Recipe Lamb chop and artichoke casserole : Hearty Dishes and Tasty

Recipe Lamb chop and artichoke casserole : Delicious Food and Enjoy a Night Under the Stars – One dish that is suitable for breakfast is a casserole. This potato casserole is easy, delicious, and can provide the nutrients your body needs to be more energized throughout the day. Its unique taste and large portion will certainly add to the delicacy of this one menu. For those of you who are curious about the menu of this unique casserole, let’s see what!. This Recipe Lamb chop and artichoke casserole has been designed to be as simple and easy as possible to put into practice. With 0:15 prep, 4 serving, Capable cooks level.

This hearty lamb casserole would also be great served over mashed potato to soak up the delicious sauce.
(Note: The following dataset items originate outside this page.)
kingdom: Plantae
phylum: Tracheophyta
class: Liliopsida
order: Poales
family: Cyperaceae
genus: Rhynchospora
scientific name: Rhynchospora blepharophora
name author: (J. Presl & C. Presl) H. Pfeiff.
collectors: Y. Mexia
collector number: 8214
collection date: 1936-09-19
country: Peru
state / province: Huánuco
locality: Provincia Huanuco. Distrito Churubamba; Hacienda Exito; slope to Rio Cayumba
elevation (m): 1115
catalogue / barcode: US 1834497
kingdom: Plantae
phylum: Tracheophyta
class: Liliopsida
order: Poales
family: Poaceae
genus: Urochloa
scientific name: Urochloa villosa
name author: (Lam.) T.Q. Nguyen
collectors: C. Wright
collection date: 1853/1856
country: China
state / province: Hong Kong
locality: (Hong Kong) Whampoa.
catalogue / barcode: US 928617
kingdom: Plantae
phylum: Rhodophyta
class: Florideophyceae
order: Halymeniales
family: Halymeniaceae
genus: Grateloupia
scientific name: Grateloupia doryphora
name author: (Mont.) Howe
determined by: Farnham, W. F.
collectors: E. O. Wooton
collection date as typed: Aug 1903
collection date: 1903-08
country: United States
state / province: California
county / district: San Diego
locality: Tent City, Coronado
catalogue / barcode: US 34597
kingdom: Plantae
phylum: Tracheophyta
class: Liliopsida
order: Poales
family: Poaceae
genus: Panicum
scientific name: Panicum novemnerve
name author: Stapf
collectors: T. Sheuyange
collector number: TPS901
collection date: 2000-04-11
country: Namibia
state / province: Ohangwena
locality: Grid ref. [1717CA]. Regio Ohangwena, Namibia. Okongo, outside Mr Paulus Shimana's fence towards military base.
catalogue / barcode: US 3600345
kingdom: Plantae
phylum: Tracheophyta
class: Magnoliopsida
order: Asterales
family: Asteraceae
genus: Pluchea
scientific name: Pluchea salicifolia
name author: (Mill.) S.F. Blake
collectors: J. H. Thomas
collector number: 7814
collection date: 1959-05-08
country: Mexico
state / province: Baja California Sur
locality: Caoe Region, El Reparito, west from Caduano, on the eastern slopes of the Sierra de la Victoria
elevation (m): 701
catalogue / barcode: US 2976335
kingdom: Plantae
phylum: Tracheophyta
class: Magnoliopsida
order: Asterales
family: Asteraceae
  • 2 tablespoons olive oil
  • 6 lamb forequarter chops, trimmed
  • 2 brown onions, halved, sliced
  • 2 carrots, sliced
  • 2 garlic cloves, crushed
  • 1 teaspoon dried oregano
  • 1/2 teaspoon dried rosemary
  • 1 tablespoon plain flour
  • 2 cups Massel beef stock
  • 2 x 400g cans cherry tomatoes in juice
  • 170g jar or tin marinated artichoke pieces, drained
  • 400g can cannellini beans, drained, rinsed
  • 2 tablespoons lemon juice
  • 1/4 cup fresh flat-leaf parsley leaves, to serve
  • Steamed white rice, to serve


  • Step 1
    Preheat oven to 200C/180C fan-forced.
  • Step 2
    Heat oil in a 10-cup-capacity flameproof baking dish over medium heat. Cook lamb chops, in batches, for 2 to 3 minutes each side or until browned all over. Transfer to a plate.
  • Step 3
    Add onion and carrot to dish. Cook, stirring, for 5 minutes or until onion is softened. Add garlic, oregano and rosemary. Cook, stirring, for 1 minute or until fragrant. Add flour. Cook for 1 minute. Gradually add stock, stirring constantly, until smooth. Add tomato, artichoke, beans and lemon juice. Return chops to pan.
  • Step 4
    Cover tightly with foil. Bake for 50 minutes. Remove foil. Bake for a further 20 minutes or until thickened slightly. Sprinkle with parsley and serve with rice.